Though it's still as hot as ever outside, the rustic beauty of root vegetables makes me yearn for cold weather. Meanwhile I've spread out this bountiful harvest, all from my most recent box from Kawakami Farm, on the floor next to my kitchen, so I can admire their elegant shapes and autumnal colors in the chill of the air conditioner. There are egg-sized white potatoes at left, purple sweet potatoes at right, and in the middle are the taro known as sato imo here in Japan. Though somewhat frightening to look at, irregular shapes covered with hairy skin, once cooked they're soft and mildly sweet, and very pleasant to eat.

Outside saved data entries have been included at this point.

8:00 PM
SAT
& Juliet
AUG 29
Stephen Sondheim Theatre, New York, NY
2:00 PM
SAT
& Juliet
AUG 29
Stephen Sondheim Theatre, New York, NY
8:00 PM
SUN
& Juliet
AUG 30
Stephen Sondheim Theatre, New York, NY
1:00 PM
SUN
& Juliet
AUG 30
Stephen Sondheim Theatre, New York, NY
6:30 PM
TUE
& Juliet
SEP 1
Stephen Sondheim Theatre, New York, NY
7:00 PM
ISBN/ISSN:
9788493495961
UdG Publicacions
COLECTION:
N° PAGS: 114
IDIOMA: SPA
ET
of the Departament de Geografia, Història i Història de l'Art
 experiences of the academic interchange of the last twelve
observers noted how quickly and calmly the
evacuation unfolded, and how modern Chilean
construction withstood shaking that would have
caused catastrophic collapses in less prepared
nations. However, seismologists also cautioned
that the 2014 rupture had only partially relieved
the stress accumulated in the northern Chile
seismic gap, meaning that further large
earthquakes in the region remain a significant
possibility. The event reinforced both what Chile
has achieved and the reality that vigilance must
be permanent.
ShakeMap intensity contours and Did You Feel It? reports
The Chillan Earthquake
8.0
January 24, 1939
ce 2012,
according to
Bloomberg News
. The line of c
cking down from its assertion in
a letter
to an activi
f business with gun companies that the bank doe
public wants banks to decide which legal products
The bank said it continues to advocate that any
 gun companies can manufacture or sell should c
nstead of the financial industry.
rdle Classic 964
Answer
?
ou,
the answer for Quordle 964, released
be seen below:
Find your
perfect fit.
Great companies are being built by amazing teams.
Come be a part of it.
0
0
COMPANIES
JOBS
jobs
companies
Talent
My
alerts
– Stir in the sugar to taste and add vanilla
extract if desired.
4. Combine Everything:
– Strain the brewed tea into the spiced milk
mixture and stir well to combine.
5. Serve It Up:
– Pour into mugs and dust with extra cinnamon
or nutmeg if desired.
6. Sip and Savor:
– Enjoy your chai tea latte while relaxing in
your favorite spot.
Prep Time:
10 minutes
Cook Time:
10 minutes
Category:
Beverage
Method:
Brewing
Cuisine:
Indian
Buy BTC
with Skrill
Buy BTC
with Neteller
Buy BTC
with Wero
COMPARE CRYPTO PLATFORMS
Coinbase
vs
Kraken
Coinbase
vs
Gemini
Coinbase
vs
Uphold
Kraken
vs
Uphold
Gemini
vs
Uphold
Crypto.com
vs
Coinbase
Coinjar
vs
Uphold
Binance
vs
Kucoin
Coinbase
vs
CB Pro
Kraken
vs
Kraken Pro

The process of preparing sato imo doesn't take long, but they undergo a startling transformation. The fibrous outer layer is easily pulled away by hand, leaving the scaly inner skin shown in the photo above. This has to be removed with a knife or peeler (or if you want to boil the taro whole with the skin on, I've found it slips off easily once cooked). Peeled, the taro becomes innocuously white, and looks much like a radish. It's crisper than a regular potato when raw, just as it's softer than a regular potato when cooked.
I decided to make a dish using all three types of tuber together, cutting them into similar sizes and boiling them in a little bit of salted water for about 15 minutes, adding some already cooked borlotti beans and a chopped yellow bell pepper halfway through that time, and letting them simmer until the water had cooked away and they were a little brown on the bottom. (Thanks to my nonstick pot, there's no need to add oil to prevent sticking.) I let them sit covered with the heat off for another 10 minutes, which I often do to help them release from the pot more easily. It made such a colorful dish, and I enjoyed having the different flavors and textures of each type of potato all on one plate.